◆ **Assigned task**
Pictures excluded, please retype exactly the lines from the start of the data through the line that contains "Arts and Sciences】", both ends kept, and nothing beyond them.
---*---
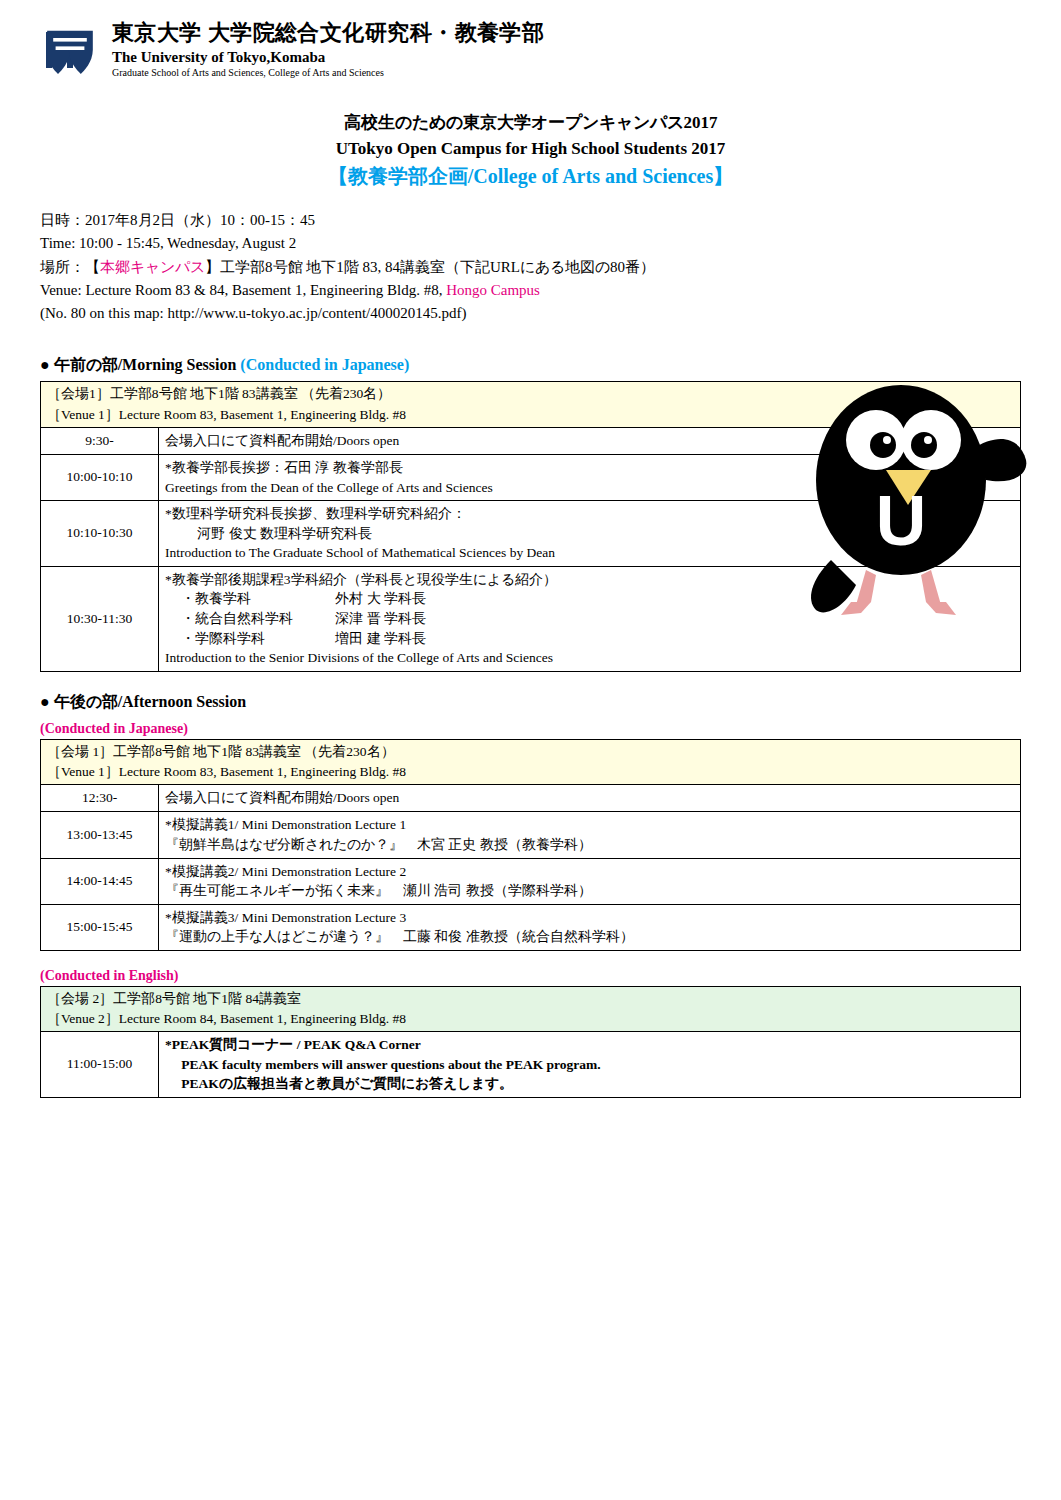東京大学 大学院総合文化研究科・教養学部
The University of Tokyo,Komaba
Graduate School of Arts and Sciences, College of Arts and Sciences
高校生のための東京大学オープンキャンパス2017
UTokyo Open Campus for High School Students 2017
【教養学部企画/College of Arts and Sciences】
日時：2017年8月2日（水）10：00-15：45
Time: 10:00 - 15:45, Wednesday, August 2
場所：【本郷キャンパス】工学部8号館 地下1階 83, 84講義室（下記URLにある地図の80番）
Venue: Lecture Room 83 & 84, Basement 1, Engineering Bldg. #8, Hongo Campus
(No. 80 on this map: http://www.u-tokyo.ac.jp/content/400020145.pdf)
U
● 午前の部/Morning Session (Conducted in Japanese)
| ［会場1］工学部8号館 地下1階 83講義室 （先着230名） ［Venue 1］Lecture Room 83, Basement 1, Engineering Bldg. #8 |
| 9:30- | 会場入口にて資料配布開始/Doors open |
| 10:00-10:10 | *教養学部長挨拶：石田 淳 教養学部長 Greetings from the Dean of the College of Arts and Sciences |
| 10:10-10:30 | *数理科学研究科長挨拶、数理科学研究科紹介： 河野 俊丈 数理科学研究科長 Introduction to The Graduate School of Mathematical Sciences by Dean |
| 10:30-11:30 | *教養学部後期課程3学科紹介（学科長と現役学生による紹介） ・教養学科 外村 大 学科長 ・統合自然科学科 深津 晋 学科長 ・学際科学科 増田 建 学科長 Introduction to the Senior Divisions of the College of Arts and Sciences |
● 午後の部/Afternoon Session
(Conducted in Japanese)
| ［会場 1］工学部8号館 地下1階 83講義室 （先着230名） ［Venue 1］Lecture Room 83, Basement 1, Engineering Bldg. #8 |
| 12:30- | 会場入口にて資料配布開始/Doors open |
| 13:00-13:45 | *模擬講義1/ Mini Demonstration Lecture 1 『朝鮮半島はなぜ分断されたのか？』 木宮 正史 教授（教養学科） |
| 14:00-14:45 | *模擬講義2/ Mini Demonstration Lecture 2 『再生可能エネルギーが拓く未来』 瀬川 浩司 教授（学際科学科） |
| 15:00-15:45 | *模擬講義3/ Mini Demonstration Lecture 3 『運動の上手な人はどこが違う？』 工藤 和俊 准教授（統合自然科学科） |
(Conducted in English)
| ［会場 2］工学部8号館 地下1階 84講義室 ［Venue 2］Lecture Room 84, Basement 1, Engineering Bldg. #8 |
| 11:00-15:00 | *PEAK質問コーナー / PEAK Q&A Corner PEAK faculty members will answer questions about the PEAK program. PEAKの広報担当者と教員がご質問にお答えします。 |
---*---
◆ **Written answer**
東京大学 大学院総合文化研究科・教養学部
The University of Tokyo,Komaba
Graduate School of Arts and Sciences, College of Arts and Sciences
高校生のための東京大学オープンキャンパス2017
UTokyo Open Campus for High School Students 2017
【教養学部企画/College of Arts and Sciences】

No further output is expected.